Extrait du livre Chamalla
Chamalla de Claude Burneau et Alessia Bravo aux éditions Motus
Chamalla
Ne dites jamais à Chamalla qu'elle est toute ronde, toute douce, toute tendre. Elle se fâcherait tout pointu, tout dur et tout rouge. D'accord, Chamalla a une bouille ronde, des yeux très doux. Mais elle n'a rien de tendre. Et elle n'a peur de rien. De rien ni de personne. Ne dites pas à Chamalla qu'elle est une princesse. Elle déteste les princesses. Elle déteste les fées, les princes charmants et les histoires qui finissent bien. Ce qu'elle aime, Chamalla, ce sont les histoires d'OGRESSES.
Mais les VRAIES ogresses. Celles des livres. Pas les fausses qu'on rencontre dans la vie. Pas comme grand-mamie, par exemple, qui joue à l'ogresse : « Cette enfant, on en mangerait. » Bon d'accord, grand-mamie, elle pique un peu quand on l'embrasse et elle a une odeur bizarre… Mais c'est juste grand-mamie, pas une ogresse.
Le spécialiste des histoires horribles, c'est papa.

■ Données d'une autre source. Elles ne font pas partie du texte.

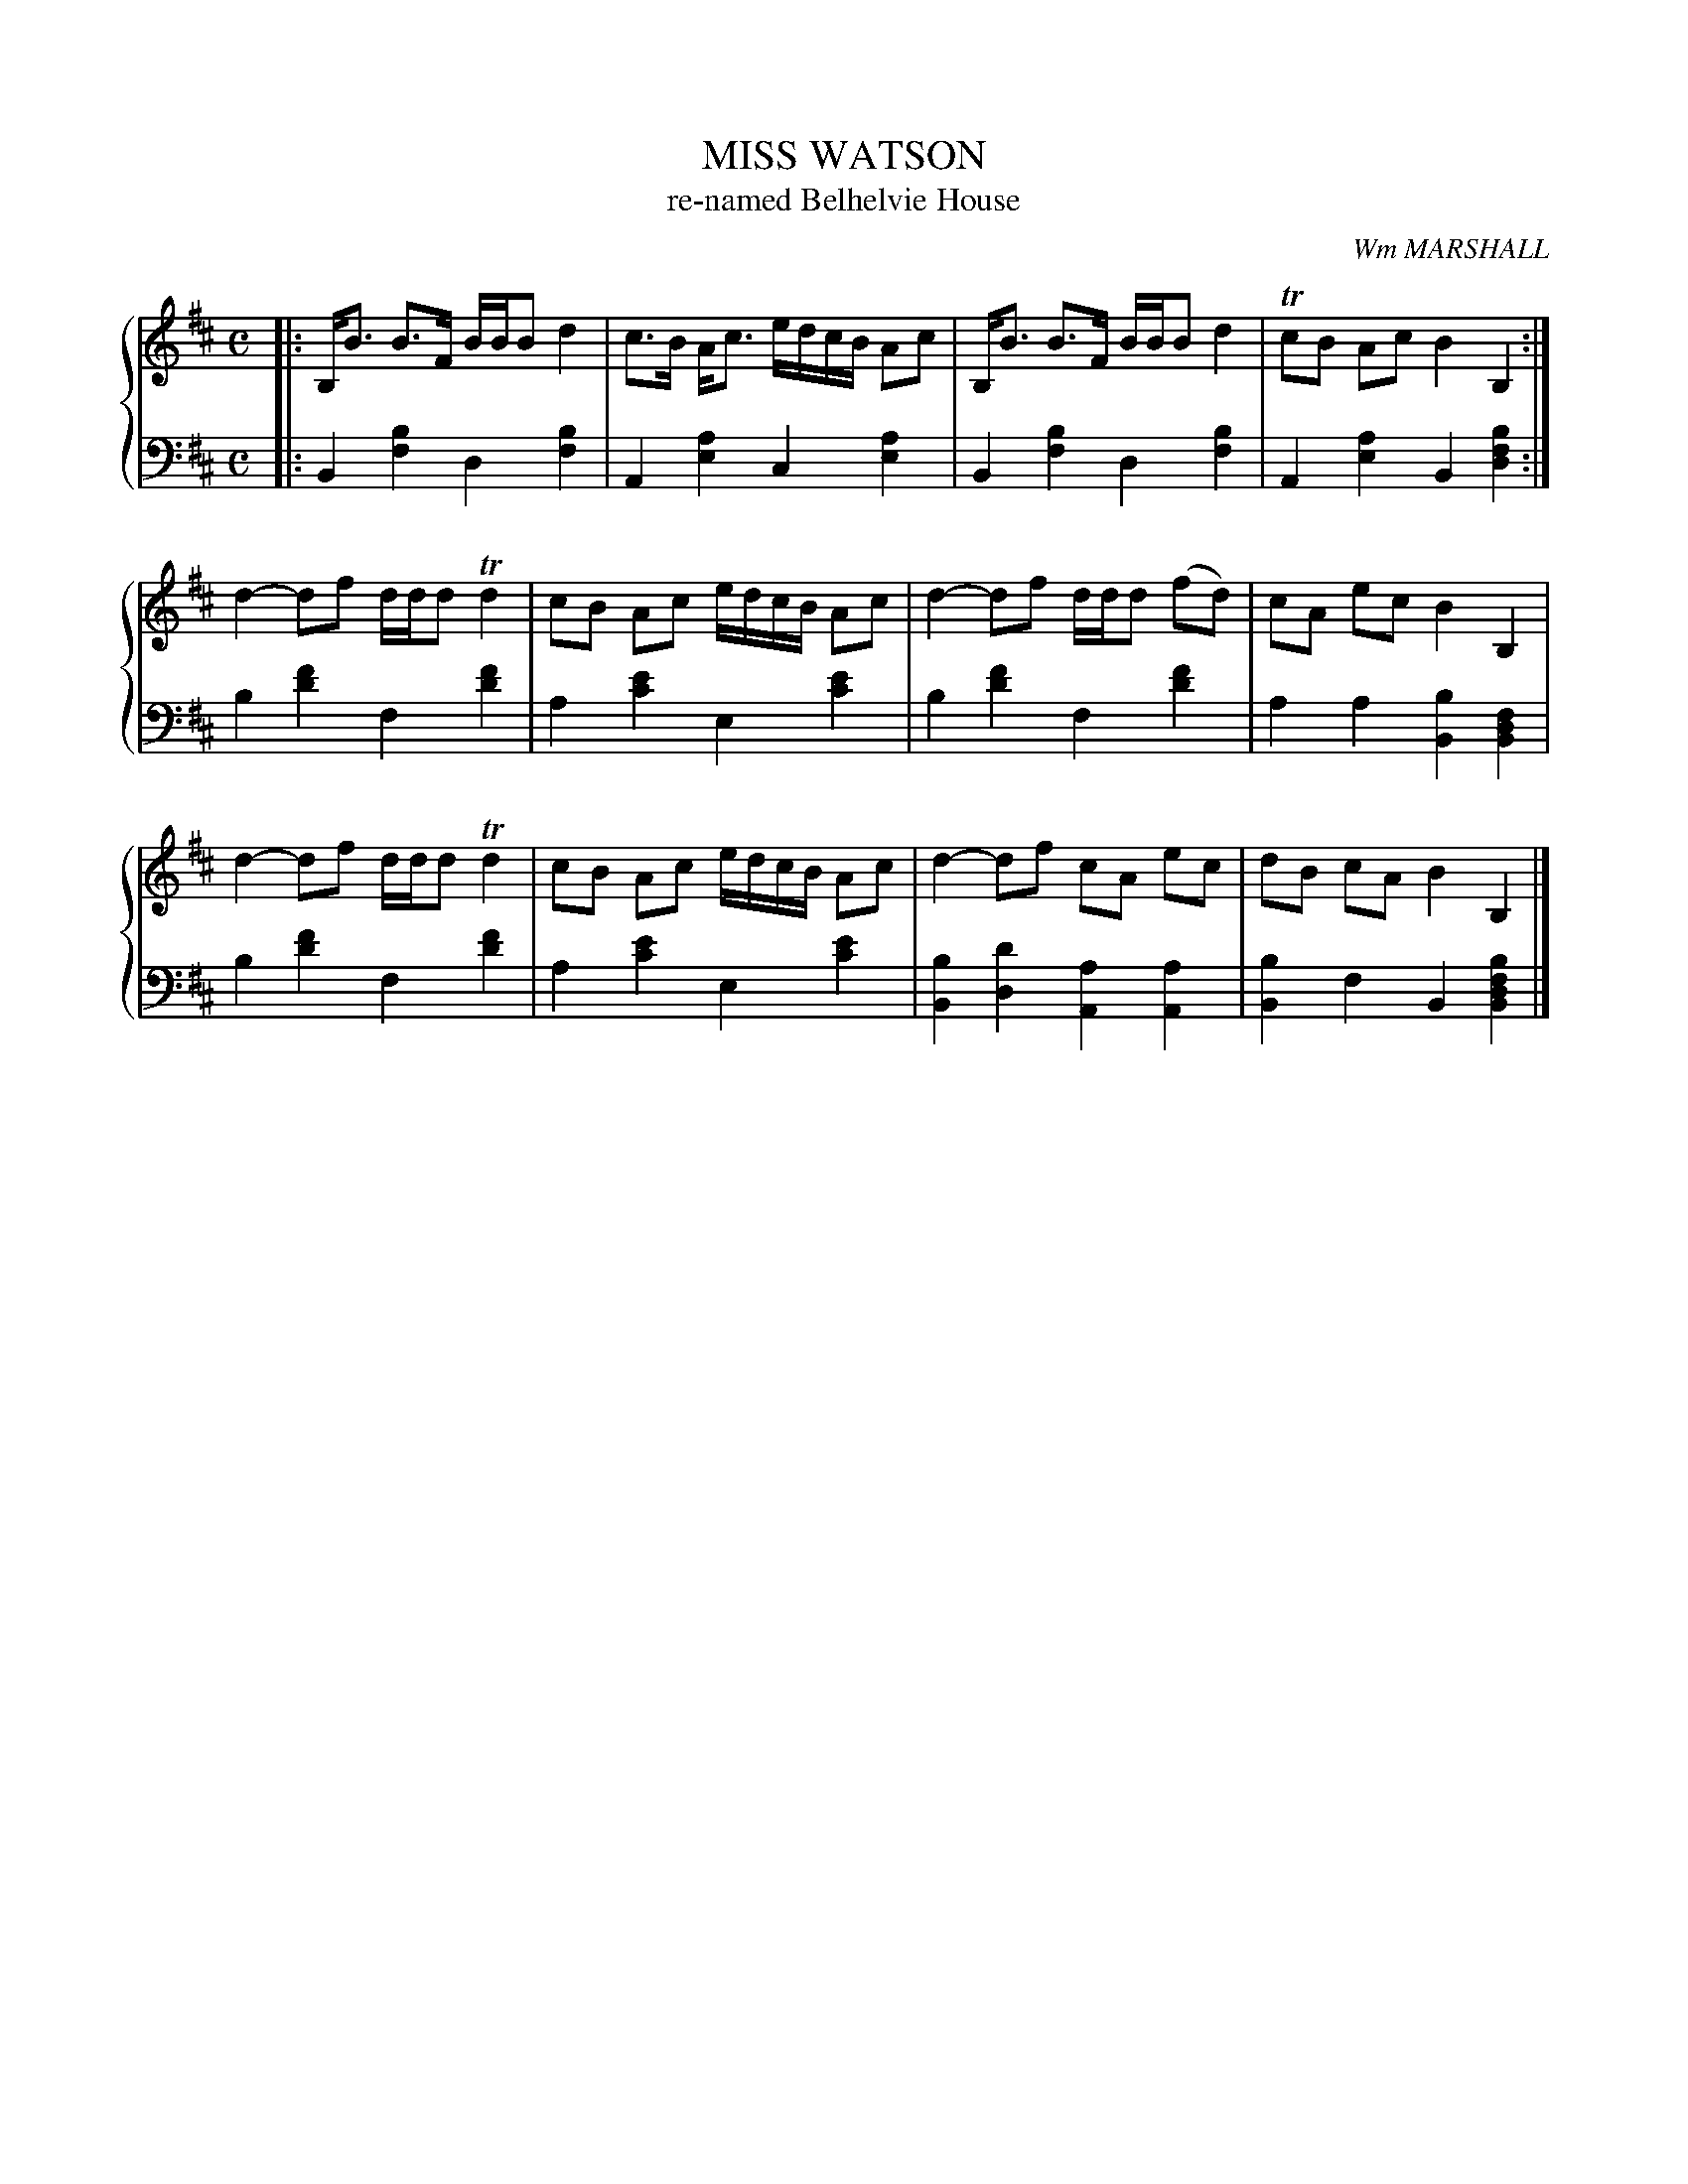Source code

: X: 491
T: MISS WATSON
T: re-named Belhelvie House
C: Wm MARSHALL
R: Strathspey
B: Glen Collection p.49 #1
Z: 2011 John Chambers <jc:trillian.mit.edu>
M: C
L: 1/8
V: 1 clef=treble middle=B
V: 2 clef=bass middle=d
%%score {1 | 2}
K: Bm
%
V: 1
|:\
B,<B B>F B/B/B d2 | c>B A<c e/d/c/B/ Ac | B,<B B>F B/B/B d2 | TcB Ac B2 B,2 :|
d2- df d/d/d Td2 | cB Ac e/d/c/B/ Ac | d2- df d/d/d (fd) | cA ec B2 B,2 |
d2- df d/d/d Td2 | cB Ac e/d/c/B/ Ac | d2- df cA ec | dB cA B2 B,2 |]
%
V: 2
|:\
B2[b2f2] d2[b2f2] | A2[a2e2] c2[a2e2] |\
B2[b2f2] d2[b2f2] | A2[a2e2] B2[b2f2d2] :|
b2[f'2d'2] f2[f'2d'2] | a2[e'2c'2] e2[e'2c'2] |\
b2[f'2d'2] f2[f'2d'2] | a2a2 [b2B2][f2d2B2] |
b2[f'2d'2] f2[f'2d'2] | a2[e'2c'2] e2[e'2c'2] |\
[b2B2][d'2d2] [a2A2][a2A2] | [b2B2]f2 B2[b2f2d2B2] |]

Le soir, Chamalla attend avec impatience qu'il s'approche du lit pour lui raconter comment on aiguise les grands couteaux, comment on engraisse les enfants, comment on les fait mijoter devant la cheminée.
Maman n'est pas d'accord. Elle dit que ce n'est pas de son âge, qu'elle va faire des cauchemars. Maman est ridicule. Chamalla n'a peur de rien ni de personne, surtout pas des ogresses que papa fait disparaître en riant, juste avant qu'elle ne s'endorme.
C'est le matin. Un chat miaule dans le jardin. Quand Chamalla s'approche, il s'enfuit dans la rue. Elle le suit. Elle sait qu'elle n'a pas le droit, qu'elle va se faire gronder. Mais Chamalla n'a peur de rien ni de personne. Pas même des punitions de maman. Et puis le chat est si mignon.